AIM =>
Copy the item below word for word, leaving nothing out.
※
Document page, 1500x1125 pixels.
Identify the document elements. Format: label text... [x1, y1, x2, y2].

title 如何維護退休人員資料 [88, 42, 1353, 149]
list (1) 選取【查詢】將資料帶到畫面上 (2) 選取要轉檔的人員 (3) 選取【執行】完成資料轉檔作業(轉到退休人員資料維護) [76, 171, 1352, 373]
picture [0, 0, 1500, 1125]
※
THE SOLUTION =>
Document page, 1500x1125 pixels.
Identify the document elements. Format: label text... [x1, y1, x2, y2].

title 如何維護退休人員資料 [88, 42, 1353, 149]
list (1) 選取【查詢】將資料帶到畫面上 (2) 選取要轉檔的人員 (3) 選取【執行】完成資料轉檔作業(轉到退休人員資料維護) [76, 171, 1352, 373]
picture [0, 0, 1500, 1125]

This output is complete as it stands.